BEGIN
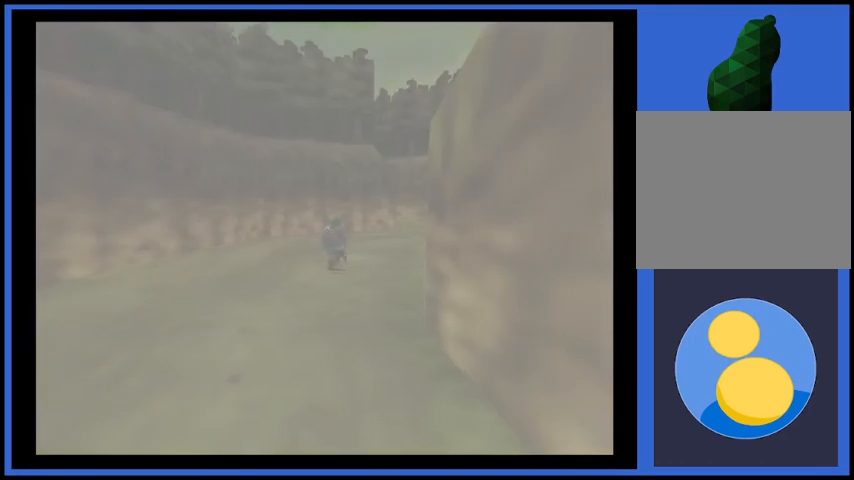
{"buttons": [], "left_stick": "center", "right_stick": "center", "events": []}
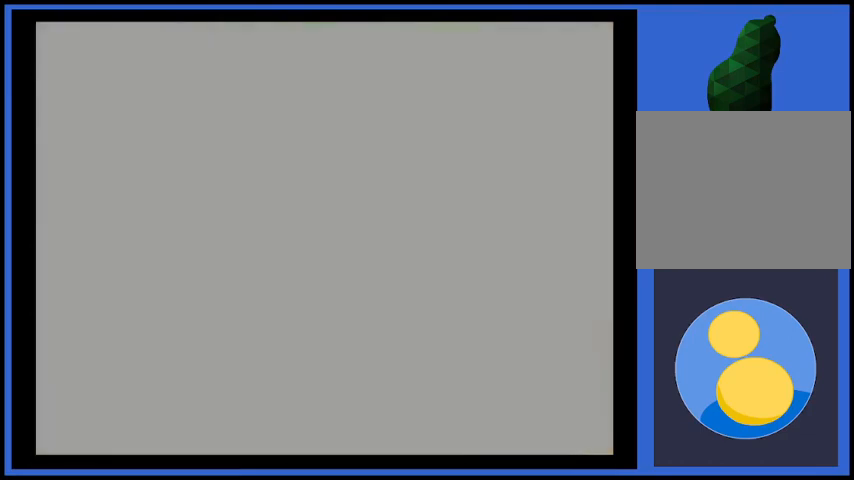
{"buttons": [], "left_stick": "center", "right_stick": "center", "events": []}
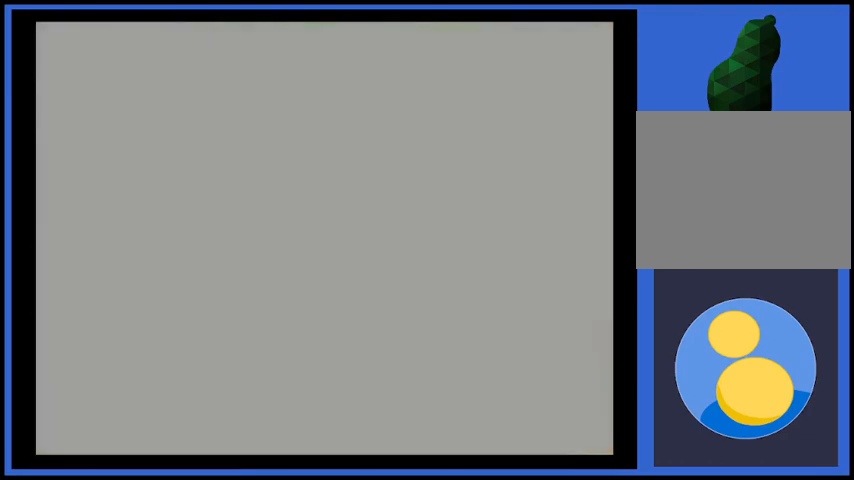
{"buttons": [], "left_stick": "up-left", "right_stick": "center", "events": [[208, "left_stick", "up-left"]]}
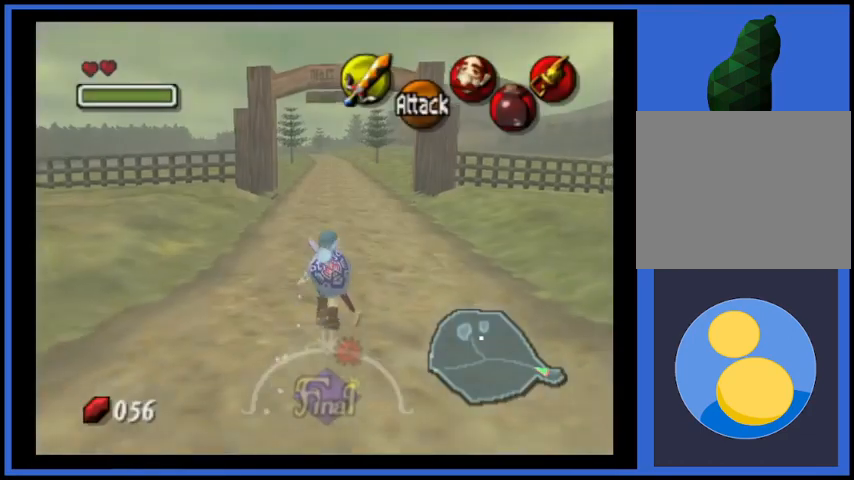
{"buttons": [], "left_stick": "up-left", "right_stick": "center", "events": []}
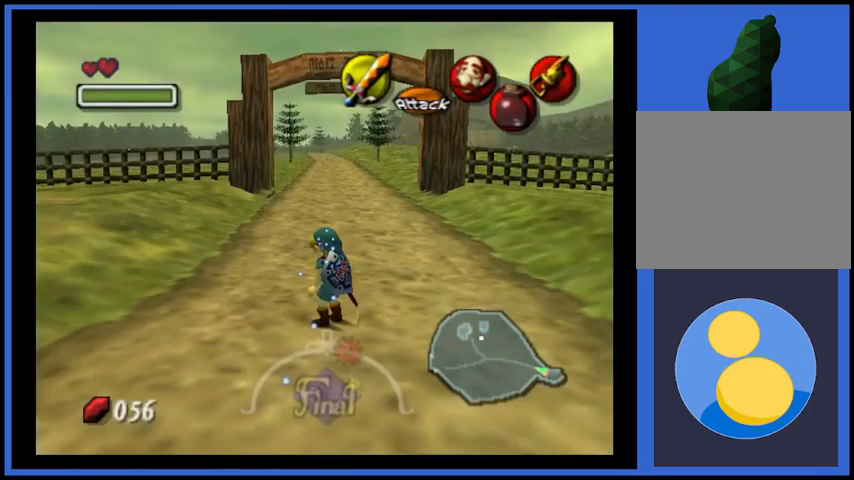
{"buttons": ["A"], "left_stick": "up-left", "right_stick": "center", "events": [[292, "A", "down"]]}
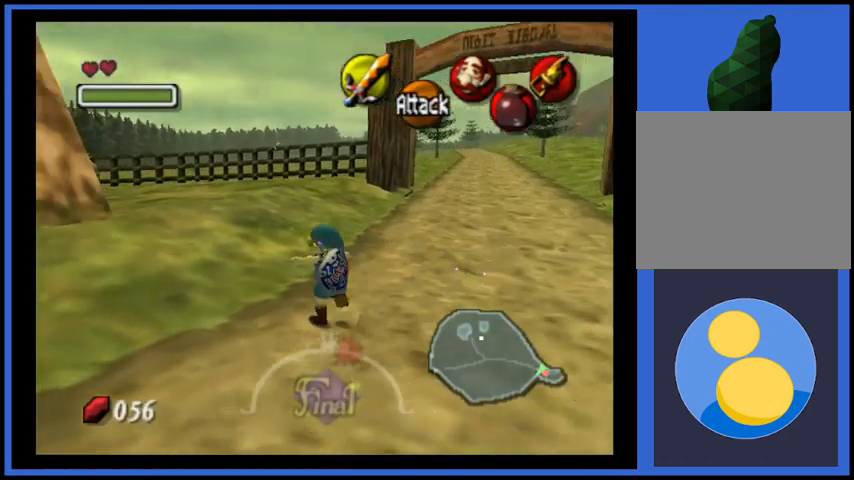
{"buttons": [], "left_stick": "up", "right_stick": "center", "events": [[209, "left_stick", "up"], [251, "A", "up"]]}
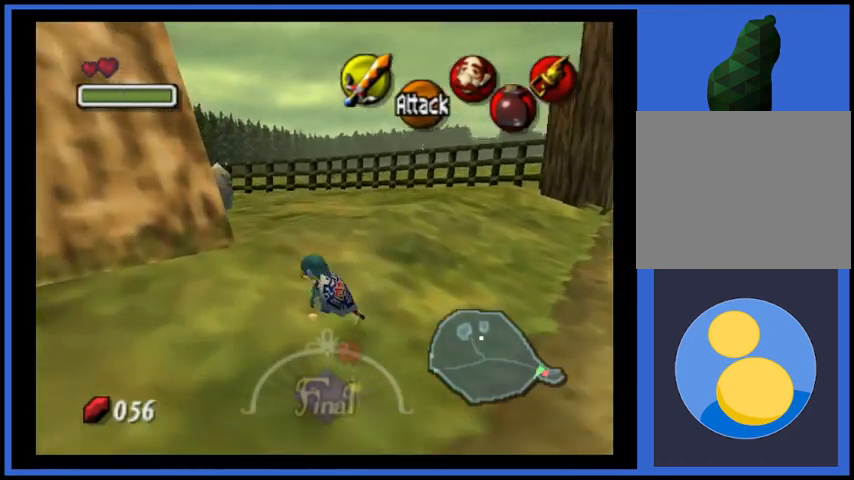
{"buttons": [], "left_stick": "up", "right_stick": "center", "events": []}
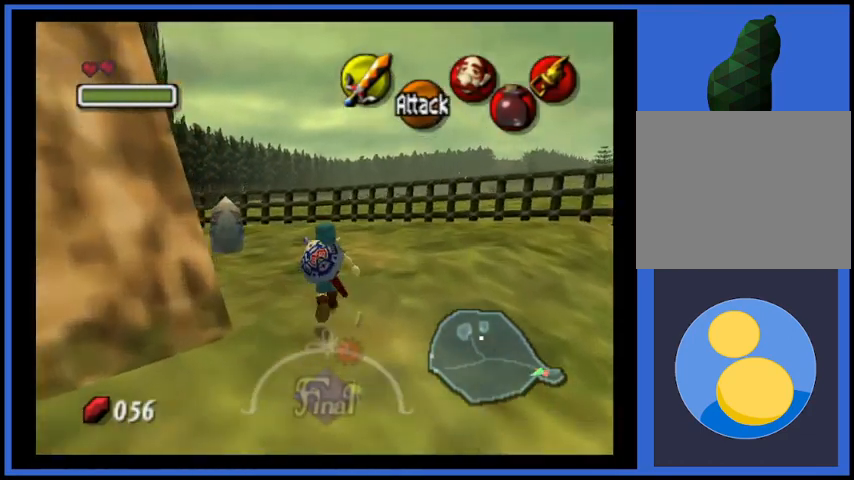
{"buttons": [], "left_stick": "up", "right_stick": "center", "events": []}
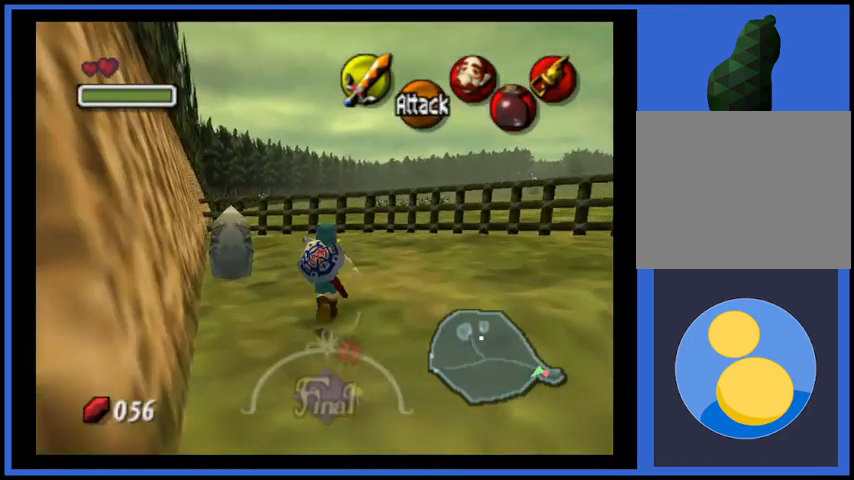
{"buttons": [], "left_stick": "up", "right_stick": "center", "events": []}
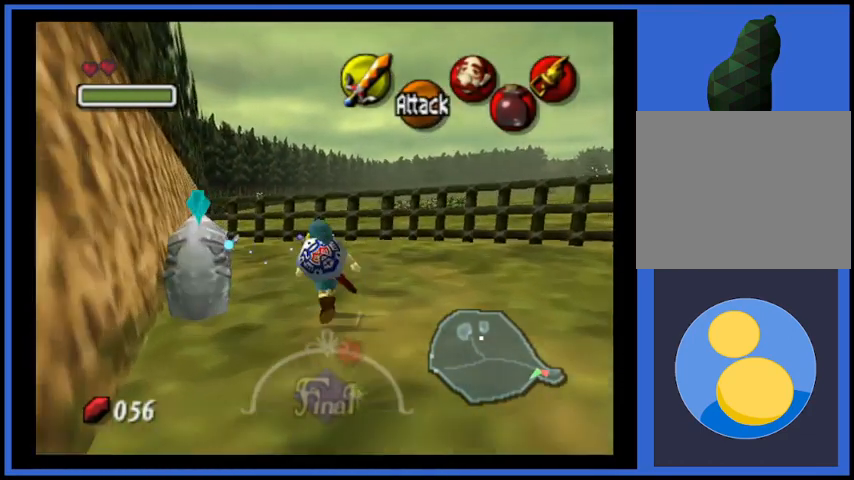
{"buttons": [], "left_stick": "up", "right_stick": "center", "events": []}
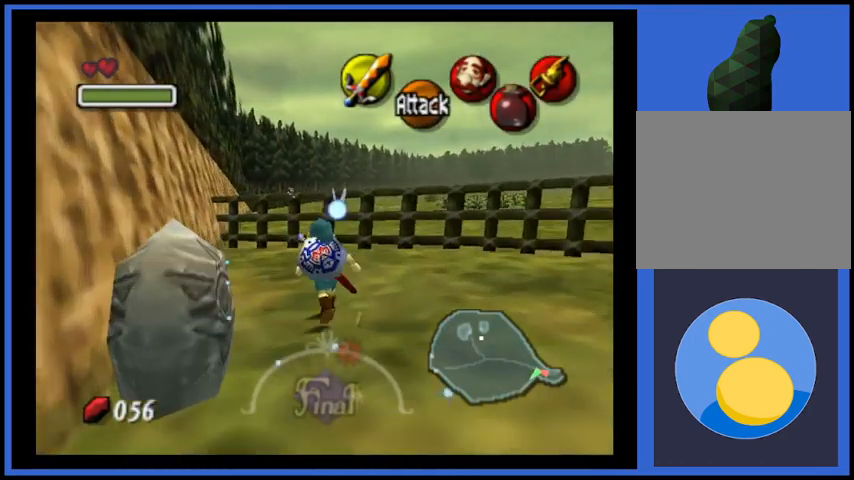
{"buttons": [], "left_stick": "up", "right_stick": "center", "events": []}
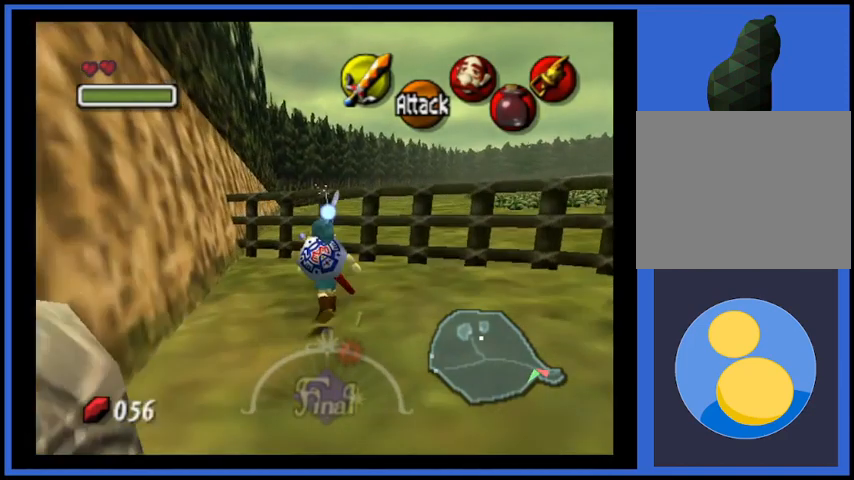
{"buttons": [], "left_stick": "up", "right_stick": "center", "events": []}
END
Apart from the images, retype the full material exactly as written.

▶ _Worked solution_:
{"buttons": [], "left_stick": "center", "right_stick": "center", "events": []}
{"buttons": [], "left_stick": "center", "right_stick": "center", "events": []}
{"buttons": [], "left_stick": "up-left", "right_stick": "center", "events": [[208, "left_stick", "up-left"]]}
{"buttons": [], "left_stick": "up-left", "right_stick": "center", "events": []}
{"buttons": ["A"], "left_stick": "up-left", "right_stick": "center", "events": [[292, "A", "down"]]}
{"buttons": [], "left_stick": "up", "right_stick": "center", "events": [[209, "left_stick", "up"], [251, "A", "up"]]}
{"buttons": [], "left_stick": "up", "right_stick": "center", "events": []}
{"buttons": [], "left_stick": "up", "right_stick": "center", "events": []}
{"buttons": [], "left_stick": "up", "right_stick": "center", "events": []}
{"buttons": [], "left_stick": "up", "right_stick": "center", "events": []}
{"buttons": [], "left_stick": "up", "right_stick": "center", "events": []}
{"buttons": [], "left_stick": "up", "right_stick": "center", "events": []}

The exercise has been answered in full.